Caught in Court captures both the drama of men like Constantine and Arthur Coningham, as well as the big issues of apartheid, Packer, Ian Botham, and Geoff Boycott (well, they were big issues for Botham and Boycott), and the many libel cases brought against newspapers. But Coningham first.
A chemist by profession, he played only one Test for Australia, where he became the first bowler to claim a wicket with his first ball in Test cricket. Since the batsman was Archie MacLaren (whose 424 remains the highest first-class score by an Englishman), Coningham was guaranteed immortality of sorts. His personal life doubly ensured that - after he sued his wife for divorce for committing adultery with a Roman Catholic priest.

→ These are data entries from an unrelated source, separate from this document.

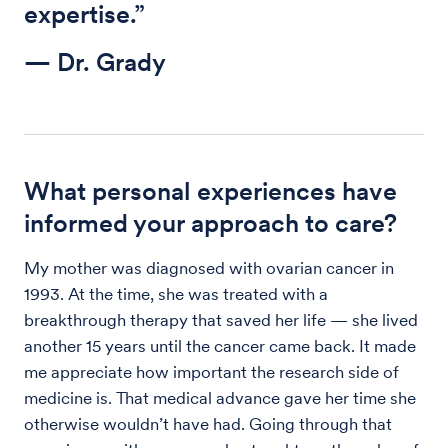
expertise.”
— Dr. Grady
What personal experiences have
informed your approach to care?
My mother was diagnosed with ovarian cancer in
1993. At the time, she was treated with a
breakthrough therapy that saved her life — she lived
another 15 years until the cancer came back. It made
me appreciate how important the research side of
medicine is. That medical advance gave her time she
otherwise wouldn’t have had. Going through that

Among those who felt they had been libelled in newspapers are Peter May, Ray Illingworth, Alan Knott, Max Walker, Clive Lloyd, and Graham Gooch. These cases were either settled out of court or made the players substantially richer. As far back as in 1963, The Cricketer wrote that the whole character of cricket had been "put in jeopardy by the tone of much modern writing, and in taking the action he did, Peter May has done the game a most signal service".
Four decades later I am not sure if the reporting has become less libellous but there are no cricketers suing, not even Sourav Ganguly and Greg Chappell, who have been the favourite whipping boys of the media. Cricket continues to keep lawyers busy, however, but now it is mostly officials who are involved. "Out of court" is that little room where things are worked out.